▶ Data records
# # # # #

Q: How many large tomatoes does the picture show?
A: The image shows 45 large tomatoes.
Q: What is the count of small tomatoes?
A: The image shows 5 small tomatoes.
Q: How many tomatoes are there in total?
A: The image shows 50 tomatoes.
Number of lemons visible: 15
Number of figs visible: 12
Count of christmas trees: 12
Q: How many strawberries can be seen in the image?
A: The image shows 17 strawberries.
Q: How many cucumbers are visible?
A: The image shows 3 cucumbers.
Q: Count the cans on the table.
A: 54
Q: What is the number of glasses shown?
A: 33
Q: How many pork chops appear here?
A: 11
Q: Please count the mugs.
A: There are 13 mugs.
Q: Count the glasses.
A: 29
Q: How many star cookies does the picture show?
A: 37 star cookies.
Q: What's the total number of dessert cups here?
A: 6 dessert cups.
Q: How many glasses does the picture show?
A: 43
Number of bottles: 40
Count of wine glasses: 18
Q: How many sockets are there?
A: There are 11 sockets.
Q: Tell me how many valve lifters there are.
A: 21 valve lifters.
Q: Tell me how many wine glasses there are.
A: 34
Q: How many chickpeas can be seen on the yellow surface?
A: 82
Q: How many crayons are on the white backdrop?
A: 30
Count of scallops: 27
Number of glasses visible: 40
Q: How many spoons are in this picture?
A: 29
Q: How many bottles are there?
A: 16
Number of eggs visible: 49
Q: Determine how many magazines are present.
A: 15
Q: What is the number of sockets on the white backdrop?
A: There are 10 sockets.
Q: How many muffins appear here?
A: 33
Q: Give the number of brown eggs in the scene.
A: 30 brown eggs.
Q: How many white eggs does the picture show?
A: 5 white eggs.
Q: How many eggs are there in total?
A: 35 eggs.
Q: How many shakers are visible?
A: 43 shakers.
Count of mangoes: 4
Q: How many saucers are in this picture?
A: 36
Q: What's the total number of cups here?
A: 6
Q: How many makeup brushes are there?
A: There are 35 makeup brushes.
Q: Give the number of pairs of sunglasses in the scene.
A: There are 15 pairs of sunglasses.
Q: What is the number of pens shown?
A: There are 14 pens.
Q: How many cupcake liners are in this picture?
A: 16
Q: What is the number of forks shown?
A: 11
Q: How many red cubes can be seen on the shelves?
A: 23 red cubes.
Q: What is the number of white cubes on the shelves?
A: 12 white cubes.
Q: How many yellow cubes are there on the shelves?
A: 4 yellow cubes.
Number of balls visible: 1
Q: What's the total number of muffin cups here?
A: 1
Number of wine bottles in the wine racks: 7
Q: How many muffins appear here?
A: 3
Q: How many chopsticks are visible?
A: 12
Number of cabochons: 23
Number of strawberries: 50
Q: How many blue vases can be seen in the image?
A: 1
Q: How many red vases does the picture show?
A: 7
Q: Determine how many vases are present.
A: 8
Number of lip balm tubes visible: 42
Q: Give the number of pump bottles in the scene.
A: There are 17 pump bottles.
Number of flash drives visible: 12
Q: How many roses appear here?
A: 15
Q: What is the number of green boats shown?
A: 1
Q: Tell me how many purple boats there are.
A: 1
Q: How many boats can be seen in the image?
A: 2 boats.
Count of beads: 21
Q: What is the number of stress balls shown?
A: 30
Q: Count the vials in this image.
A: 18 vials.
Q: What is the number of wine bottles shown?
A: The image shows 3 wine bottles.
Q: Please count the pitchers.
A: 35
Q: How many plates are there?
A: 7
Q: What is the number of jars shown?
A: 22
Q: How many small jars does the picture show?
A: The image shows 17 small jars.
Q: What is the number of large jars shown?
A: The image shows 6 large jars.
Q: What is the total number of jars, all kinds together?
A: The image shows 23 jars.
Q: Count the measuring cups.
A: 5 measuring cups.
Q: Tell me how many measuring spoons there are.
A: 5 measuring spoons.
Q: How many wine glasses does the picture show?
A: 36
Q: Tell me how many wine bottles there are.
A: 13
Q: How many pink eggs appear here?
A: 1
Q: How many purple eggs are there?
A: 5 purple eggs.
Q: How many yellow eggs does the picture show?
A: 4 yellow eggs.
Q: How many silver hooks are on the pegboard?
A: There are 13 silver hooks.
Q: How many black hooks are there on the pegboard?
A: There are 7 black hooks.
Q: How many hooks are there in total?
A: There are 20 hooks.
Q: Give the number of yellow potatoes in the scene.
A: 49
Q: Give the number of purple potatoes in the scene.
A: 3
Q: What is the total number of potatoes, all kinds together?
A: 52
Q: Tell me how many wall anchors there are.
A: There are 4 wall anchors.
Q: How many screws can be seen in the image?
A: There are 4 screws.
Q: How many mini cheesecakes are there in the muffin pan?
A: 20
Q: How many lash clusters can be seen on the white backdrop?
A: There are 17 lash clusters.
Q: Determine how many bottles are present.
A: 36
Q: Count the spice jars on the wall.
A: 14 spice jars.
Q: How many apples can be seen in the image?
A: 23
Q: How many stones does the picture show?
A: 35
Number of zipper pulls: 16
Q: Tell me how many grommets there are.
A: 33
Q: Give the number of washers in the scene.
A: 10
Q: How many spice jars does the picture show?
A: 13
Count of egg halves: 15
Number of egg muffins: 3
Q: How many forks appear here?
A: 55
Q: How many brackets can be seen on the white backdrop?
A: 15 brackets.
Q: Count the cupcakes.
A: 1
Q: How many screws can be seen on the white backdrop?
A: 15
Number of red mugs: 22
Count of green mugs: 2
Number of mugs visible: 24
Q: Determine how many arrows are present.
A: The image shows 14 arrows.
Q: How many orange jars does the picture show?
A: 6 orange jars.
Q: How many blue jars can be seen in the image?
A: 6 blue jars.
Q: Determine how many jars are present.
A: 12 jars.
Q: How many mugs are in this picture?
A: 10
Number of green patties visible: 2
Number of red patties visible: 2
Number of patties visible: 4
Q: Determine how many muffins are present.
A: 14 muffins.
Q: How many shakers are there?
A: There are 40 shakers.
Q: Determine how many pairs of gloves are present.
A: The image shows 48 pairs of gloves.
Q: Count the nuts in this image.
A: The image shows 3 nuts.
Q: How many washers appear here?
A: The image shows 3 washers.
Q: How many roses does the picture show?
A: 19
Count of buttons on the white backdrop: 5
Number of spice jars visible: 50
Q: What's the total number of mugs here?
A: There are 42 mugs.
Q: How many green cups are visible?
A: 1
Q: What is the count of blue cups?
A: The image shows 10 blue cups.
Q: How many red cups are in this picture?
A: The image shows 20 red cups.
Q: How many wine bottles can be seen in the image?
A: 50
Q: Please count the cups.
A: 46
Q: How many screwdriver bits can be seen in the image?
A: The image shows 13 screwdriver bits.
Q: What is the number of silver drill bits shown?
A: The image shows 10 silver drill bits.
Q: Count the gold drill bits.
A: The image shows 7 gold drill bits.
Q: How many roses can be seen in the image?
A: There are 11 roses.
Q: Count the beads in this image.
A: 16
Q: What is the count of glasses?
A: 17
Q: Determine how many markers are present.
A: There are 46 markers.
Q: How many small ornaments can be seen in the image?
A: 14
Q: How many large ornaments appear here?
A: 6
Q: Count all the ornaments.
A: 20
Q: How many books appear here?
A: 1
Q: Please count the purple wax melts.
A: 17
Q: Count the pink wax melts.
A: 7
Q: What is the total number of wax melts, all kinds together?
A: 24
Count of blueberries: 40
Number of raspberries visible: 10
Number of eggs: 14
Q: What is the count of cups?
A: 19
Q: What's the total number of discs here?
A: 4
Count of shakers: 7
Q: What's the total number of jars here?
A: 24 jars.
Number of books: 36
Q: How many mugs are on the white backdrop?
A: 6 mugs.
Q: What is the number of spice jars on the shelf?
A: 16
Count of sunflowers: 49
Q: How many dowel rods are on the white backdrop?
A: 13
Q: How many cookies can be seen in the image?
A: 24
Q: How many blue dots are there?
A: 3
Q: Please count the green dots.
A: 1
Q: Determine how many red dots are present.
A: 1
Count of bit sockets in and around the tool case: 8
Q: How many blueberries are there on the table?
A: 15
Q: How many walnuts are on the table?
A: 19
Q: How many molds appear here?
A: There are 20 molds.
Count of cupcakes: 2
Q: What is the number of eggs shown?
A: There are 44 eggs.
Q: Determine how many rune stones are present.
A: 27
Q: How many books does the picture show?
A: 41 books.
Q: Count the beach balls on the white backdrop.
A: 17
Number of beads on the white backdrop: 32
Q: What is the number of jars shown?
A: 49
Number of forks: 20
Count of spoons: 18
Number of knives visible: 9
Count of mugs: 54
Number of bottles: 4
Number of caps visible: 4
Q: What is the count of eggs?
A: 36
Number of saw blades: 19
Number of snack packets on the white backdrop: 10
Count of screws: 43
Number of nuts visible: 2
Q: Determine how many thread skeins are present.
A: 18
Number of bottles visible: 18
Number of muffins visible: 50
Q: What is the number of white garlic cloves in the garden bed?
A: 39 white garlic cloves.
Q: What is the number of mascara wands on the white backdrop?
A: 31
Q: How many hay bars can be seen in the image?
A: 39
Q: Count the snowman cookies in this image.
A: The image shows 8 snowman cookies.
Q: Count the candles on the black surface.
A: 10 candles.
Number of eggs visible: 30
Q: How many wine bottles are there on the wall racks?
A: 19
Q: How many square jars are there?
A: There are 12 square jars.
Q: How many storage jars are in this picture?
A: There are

# # # # #

▶ TASK TO COMPLETE
Return, unchanged, the entries from the line containing "Count of mugs: 54" up to and including the line containing "Number of eggs visible: 30".

▶ REPLY
Count of mugs: 54
Number of bottles: 4
Number of caps visible: 4
Q: What is the count of eggs?
A: 36
Number of saw blades: 19
Number of snack packets on the white backdrop: 10
Count of screws: 43
Number of nuts visible: 2
Q: Determine how many thread skeins are present.
A: 18
Number of bottles visible: 18
Number of muffins visible: 50
Q: What is the number of white garlic cloves in the garden bed?
A: 39 white garlic cloves.
Q: What is the number of mascara wands on the white backdrop?
A: 31
Q: How many hay bars can be seen in the image?
A: 39
Q: Count the snowman cookies in this image.
A: The image shows 8 snowman cookies.
Q: Count the candles on the black surface.
A: 10 candles.
Number of eggs visible: 30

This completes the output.